Título: Administrações têm conseguido gerar superávits primários nos últimos anos
Autor: Felicio , César
Fonte: Valor Econômico, 30/12/2008, Política, p. A4

Mesmo com adesão a programas do governo federal e o conseqüente aumento de atribuições em áreas sociais como saúde, o conjunto dos municípios brasileiros tem conseguido gerar superávits primários, isto é, sobra de receita genuína, não decorrente de endividamento, para pagar juros e outros encargos de dívida.

No período de 2002 a 2007, só 2003 não foi ano de saldo positivo no resultado fiscal primário desse segmento do setor público, informa a Confederação Nacional de Municípios (CNM). Em relação a 2008, o número oficial ainda não foi levantado, mas a expectativa da entidade é de que se registre novo superávit. Convertido a preços de 2008, o resultado de 2007 indica saldo positivo em R$ 7,138 bilhões. Esse não foi um resultado tão bom quanto o de 2005, equivalente R$ 10,14 bilhões quando convertido a preços de 2008. Mas foi melhor do que o de 2002, 2004 e 2006.

Os municípios obtiveram superávit primário quase todos os anos, desde 2000, mesmo com elevação real de investimentos públicos. Corrigidos para preços de 2008, esses investimentos equivaleram a R$ 16,26 bilhões em 2000. Já em 2007, alcançaram, também em valores corrigidos até 2008, o equivalente a R$ 24,36 bilhões, o que representou aumento real (acima da inflação) de 49,81% em sete anos.

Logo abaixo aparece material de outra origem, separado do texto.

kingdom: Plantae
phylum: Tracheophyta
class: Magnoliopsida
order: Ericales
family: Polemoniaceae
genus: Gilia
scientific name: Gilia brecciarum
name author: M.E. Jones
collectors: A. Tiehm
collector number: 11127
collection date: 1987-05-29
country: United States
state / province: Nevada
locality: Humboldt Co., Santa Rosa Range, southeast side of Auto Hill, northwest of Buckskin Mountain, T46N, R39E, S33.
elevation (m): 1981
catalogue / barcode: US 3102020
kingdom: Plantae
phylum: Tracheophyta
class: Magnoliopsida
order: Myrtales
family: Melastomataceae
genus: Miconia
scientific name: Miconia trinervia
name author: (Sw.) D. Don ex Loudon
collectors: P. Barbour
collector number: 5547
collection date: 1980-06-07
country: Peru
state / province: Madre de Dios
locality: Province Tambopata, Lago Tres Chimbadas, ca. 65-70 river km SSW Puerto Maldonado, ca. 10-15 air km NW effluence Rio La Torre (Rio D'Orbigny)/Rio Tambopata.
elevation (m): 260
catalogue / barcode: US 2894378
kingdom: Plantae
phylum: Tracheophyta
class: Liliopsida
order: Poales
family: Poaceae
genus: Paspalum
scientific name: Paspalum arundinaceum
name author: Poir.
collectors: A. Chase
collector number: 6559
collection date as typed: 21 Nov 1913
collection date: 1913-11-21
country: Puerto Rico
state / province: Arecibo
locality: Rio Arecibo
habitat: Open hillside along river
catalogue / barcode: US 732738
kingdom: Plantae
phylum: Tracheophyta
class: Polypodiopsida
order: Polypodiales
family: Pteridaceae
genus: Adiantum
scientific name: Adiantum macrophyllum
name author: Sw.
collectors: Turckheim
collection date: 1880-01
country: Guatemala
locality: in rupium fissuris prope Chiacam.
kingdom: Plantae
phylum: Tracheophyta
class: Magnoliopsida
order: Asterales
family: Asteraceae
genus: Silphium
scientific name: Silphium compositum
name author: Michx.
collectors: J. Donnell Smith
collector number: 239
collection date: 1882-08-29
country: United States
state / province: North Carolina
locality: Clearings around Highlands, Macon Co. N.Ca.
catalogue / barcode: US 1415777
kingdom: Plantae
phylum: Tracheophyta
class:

No mesmo período (2000-2007), as despesas de custeio da máquina administrativa dos municípios cresceram 46,1% acima da inflação, portanto, em ritmo ligeiramente inferior ao dos investimentos. Já as de pessoal subiram 59,3%, ritmo bem superior ao dos investimentos (49,81%).

Segundo a CNM, o item pessoal foi o que mais cresceu ao longo de anos porque é o mais afetado pela descentralização de políticas pública de saúde e educação. Para se ter uma idéia das transferência de responsabilidades, a assessoria técnica da CNM conta que, no fim da década de 80, a União tinha cerca de 800 mil servidores na área de saúde. Desde então, esse número vem caindo e hoje está em cerca de 40 mil, apenas 5% do que era. Essa redução das equipes federais teve de ser compensada com aumento de funcionários nas prefeituras, diz a CNM, referindo-se à execução de políticas de saúde como atendimento em postos, Programa Saúde da Família, Agente Comunitários de Saúde, entre outros.

Na média, as despesas primárias municipais cresceram 48,5% acima da inflação de 2000 a 2007, percentual inferior ao do crescimento real médio das despesas, que foi de 50,6%, ainda segundo números da CNM. Na avaliação de Paulo Kiulkosky, presidente da confederação, essa é mais uma evidência de que o custo da descentralização de políticas públicas federais está recaindo sobre os municípios.

Ziulkosky avalia que, nesse quadro de aumento de atribuições, a situação das finanças públicas municipais só não piorou porque tem havido esforço das prefeituras para melhorar suas estruturas de arrecadação e de fiscalização tributárias. Um reflexo desse esforço é a evolução da arrecadação do ISS, principal tributo próprio municipal. Medida a preços de 2008, a receita de ISS subiu 62% acima da inflação de 2002 a 2007, refletindo uma maior atividade econômica no setor de serviços. Ou seja, cresceu em cinco anos mais do que o conjunto das receitas municipais em sete anos.

Em termos nominais, a evolução da receita de ISS foi de 132,2% de 2000 a 2007. Para 2008, a CNM projeta arrecadação de R$ 22,01 bilhões em ISS, o que elevaria para 167% a variação nominal acumulada desde 2000 e para 73,5% a variação real do fluxo anual de pagamentos do tributo.

Olhando as administrações municipais de forma agregada, o alívio propiciando pela disparada da arrecadação de ISS também permitiu aos prefeitos dos dois últimos mandatos manter a dívida líquida sobre controle. Medido a preços de 2008, o saldo da dívida consolidada líquida das administrações municipais fechou 2007 em R$ 58,96 bilhões. Em termos reais, esse saldo é ligeiramente superior ao do fim de 2000, que, convertido a preços de 2008, equivale a R$ 58,41 bilhões. Relativamente a dezembro 2003, no entanto, a dívida consolidada líquida dos municípios caiu, pois, naquela data, chegou ao equivalente a R$ 74 bilhões em valores atualizados.